* [DIRECTIONS FOR THIS TASK] Can you render the lines of the entries below as a numbered list, beginning at the very first line and stopping after the line that contains "は、どちらを選ぶべきか迷いやすい2社です。 このペ", with blank lines left out?

____

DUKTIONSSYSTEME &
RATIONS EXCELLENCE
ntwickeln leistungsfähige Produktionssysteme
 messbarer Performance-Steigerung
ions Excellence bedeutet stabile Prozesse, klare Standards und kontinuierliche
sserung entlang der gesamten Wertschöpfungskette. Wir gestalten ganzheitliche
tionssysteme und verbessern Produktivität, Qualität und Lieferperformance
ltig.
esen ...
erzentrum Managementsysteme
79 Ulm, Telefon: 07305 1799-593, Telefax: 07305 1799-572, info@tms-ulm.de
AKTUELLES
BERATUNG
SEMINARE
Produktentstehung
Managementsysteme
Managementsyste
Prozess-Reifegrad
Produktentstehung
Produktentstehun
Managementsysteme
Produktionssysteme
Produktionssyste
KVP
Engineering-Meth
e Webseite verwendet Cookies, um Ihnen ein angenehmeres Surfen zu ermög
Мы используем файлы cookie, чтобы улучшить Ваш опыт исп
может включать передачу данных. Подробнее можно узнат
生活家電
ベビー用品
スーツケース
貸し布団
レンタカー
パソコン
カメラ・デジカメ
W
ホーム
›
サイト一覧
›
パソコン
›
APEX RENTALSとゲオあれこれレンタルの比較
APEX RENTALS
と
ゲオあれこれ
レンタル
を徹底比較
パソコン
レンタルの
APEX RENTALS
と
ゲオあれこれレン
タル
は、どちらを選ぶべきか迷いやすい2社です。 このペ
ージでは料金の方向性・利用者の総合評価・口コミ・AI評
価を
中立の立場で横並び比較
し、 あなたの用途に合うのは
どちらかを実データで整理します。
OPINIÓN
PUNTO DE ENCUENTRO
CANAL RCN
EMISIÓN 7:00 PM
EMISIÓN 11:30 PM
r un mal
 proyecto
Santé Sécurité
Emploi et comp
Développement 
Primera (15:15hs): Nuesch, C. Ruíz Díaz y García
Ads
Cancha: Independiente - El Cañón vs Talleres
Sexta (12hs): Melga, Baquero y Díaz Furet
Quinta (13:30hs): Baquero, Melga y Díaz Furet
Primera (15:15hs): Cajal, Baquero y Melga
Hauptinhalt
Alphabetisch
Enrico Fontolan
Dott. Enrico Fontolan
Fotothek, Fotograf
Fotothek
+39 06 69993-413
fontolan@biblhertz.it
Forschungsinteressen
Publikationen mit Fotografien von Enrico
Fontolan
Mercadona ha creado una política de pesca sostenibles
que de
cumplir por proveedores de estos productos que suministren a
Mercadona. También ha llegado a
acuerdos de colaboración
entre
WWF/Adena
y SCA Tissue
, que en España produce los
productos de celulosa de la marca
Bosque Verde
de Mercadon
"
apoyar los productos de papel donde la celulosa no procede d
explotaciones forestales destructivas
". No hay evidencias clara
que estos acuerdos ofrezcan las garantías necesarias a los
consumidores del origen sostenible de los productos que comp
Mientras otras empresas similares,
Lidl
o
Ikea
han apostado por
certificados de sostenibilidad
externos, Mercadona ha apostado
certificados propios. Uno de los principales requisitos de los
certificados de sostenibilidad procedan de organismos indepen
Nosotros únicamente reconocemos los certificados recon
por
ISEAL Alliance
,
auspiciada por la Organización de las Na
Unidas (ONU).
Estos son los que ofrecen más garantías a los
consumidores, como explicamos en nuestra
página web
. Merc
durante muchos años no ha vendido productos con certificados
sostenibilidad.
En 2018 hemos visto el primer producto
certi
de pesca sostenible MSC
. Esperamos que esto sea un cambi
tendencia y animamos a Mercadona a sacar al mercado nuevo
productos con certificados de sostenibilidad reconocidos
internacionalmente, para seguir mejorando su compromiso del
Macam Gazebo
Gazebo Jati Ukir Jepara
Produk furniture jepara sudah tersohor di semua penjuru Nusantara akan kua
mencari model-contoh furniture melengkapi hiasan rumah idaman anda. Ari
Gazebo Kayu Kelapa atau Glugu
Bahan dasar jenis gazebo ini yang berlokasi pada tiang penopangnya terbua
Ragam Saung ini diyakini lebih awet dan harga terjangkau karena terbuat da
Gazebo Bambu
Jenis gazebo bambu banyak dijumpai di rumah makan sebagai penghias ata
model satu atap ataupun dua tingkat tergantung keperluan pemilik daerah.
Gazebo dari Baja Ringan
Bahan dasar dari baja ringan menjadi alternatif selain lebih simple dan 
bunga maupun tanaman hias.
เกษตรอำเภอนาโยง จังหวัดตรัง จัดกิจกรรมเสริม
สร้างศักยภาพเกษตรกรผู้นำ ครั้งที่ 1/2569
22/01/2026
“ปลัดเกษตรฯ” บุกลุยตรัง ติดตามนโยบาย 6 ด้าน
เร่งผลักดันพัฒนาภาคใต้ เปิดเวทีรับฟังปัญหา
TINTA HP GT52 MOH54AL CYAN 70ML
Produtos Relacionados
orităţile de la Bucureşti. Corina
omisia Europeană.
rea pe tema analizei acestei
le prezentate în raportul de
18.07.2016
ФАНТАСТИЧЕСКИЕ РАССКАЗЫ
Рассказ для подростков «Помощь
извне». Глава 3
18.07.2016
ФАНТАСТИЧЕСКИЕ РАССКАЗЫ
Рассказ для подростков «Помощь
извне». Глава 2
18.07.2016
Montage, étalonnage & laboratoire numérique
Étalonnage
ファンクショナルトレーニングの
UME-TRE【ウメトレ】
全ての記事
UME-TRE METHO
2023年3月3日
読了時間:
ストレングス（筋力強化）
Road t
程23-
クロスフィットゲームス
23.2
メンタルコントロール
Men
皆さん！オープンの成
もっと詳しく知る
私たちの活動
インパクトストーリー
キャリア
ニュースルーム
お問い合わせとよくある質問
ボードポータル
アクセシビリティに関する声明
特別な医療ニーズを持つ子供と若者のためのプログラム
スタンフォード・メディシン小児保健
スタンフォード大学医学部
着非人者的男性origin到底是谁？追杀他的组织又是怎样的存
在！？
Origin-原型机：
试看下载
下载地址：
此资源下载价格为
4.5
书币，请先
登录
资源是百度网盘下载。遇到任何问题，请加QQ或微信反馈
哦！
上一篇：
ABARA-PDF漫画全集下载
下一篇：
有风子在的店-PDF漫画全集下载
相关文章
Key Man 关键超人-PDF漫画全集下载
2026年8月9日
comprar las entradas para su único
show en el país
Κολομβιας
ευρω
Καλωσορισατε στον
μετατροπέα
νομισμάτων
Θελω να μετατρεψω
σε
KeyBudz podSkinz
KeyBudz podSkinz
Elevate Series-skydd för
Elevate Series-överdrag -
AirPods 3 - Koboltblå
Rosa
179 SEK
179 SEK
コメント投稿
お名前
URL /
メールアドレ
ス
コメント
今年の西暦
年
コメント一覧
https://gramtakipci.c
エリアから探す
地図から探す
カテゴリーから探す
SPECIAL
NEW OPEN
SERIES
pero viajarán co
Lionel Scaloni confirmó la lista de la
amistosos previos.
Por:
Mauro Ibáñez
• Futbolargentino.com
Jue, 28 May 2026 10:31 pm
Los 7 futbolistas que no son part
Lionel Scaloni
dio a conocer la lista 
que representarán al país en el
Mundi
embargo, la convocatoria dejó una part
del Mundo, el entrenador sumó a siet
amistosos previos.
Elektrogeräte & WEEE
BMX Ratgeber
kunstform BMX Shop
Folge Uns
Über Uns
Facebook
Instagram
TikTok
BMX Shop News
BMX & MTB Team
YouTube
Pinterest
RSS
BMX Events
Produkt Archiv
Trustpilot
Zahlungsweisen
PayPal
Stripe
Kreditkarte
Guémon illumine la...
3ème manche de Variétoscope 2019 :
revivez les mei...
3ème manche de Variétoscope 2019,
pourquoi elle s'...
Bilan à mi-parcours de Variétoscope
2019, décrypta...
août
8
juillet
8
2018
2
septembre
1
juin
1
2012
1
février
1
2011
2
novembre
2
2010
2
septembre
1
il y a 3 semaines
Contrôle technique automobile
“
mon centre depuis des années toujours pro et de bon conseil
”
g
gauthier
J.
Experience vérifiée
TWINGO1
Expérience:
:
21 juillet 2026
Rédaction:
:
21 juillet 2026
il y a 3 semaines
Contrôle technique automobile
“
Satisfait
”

____

* [OUTPUT OF THE EXERCISE]
1. DUKTIONSSYSTEME &
2. RATIONS EXCELLENCE
3. ntwickeln leistungsfähige Produktionssysteme
4.  messbarer Performance-Steigerung
5. ions Excellence bedeutet stabile Prozesse, klare Standards und kontinuierliche
6. sserung entlang der gesamten Wertschöpfungskette. Wir gestalten ganzheitliche
7. tionssysteme und verbessern Produktivität, Qualität und Lieferperformance
8. ltig.
9. esen ...
10. erzentrum Managementsysteme
11. 79 Ulm, Telefon: 07305 1799-593, Telefax: 07305 1799-572, info@tms-ulm.de
12. AKTUELLES
13. BERATUNG
14. SEMINARE
15. Produktentstehung
16. Managementsysteme
17. Managementsyste
18. Prozess-Reifegrad
19. Produktentstehung
20. Produktentstehun
21. Managementsysteme
22. Produktionssysteme
23. Produktionssyste
24. KVP
25. Engineering-Meth
26. e Webseite verwendet Cookies, um Ihnen ein angenehmeres Surfen zu ermög
27. Мы используем файлы cookie, чтобы улучшить Ваш опыт исп
28. может включать передачу данных. Подробнее можно узнат
29. 生活家電
30. ベビー用品
31. スーツケース
32. 貸し布団
33. レンタカー
34. パソコン
35. カメラ・デジカメ
36. W
37. ホーム
38. ›
39. サイト一覧
40. ›
41. パソコン
42. ›
43. APEX RENTALSとゲオあれこれレンタルの比較
44. APEX RENTALS
45. と
46. ゲオあれこれ
47. レンタル
48. を徹底比較
49. パソコン
50. レンタルの
51. APEX RENTALS
52. と
53. ゲオあれこれレン
54. タル
55. は、どちらを選ぶべきか迷いやすい2社です。 このペ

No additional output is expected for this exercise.